* What you are asked to do *
The job is to find each line in the entries holding the string "Gulasch" and copy that line.

++++ Given information

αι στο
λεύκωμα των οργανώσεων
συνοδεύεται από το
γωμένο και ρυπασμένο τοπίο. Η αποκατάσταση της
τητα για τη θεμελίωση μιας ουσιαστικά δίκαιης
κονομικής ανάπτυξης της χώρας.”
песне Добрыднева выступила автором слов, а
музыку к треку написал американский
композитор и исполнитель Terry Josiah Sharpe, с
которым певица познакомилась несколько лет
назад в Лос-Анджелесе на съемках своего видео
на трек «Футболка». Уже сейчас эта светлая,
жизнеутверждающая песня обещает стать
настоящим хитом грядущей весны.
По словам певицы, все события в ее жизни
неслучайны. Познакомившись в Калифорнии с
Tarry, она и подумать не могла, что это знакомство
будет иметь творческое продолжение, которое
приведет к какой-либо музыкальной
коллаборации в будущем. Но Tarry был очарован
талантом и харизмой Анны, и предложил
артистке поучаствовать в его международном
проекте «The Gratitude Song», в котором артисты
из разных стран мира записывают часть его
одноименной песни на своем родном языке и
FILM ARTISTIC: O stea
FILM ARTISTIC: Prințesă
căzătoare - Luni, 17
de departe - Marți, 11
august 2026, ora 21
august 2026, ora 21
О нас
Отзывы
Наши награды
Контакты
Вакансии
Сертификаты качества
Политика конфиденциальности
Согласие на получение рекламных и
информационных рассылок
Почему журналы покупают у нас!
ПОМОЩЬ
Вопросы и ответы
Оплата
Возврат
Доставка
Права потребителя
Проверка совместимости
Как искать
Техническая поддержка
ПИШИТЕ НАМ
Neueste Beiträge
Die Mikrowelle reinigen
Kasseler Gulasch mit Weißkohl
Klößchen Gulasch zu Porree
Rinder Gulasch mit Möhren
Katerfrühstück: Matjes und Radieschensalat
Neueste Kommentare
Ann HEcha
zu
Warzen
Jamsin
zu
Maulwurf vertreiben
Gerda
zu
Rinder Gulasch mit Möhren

++++++++

* Response to the exercise *
Kasseler Gulasch mit Weißkohl
Klößchen Gulasch zu Porree
Rinder Gulasch mit Möhren
Rinder Gulasch mit Möhren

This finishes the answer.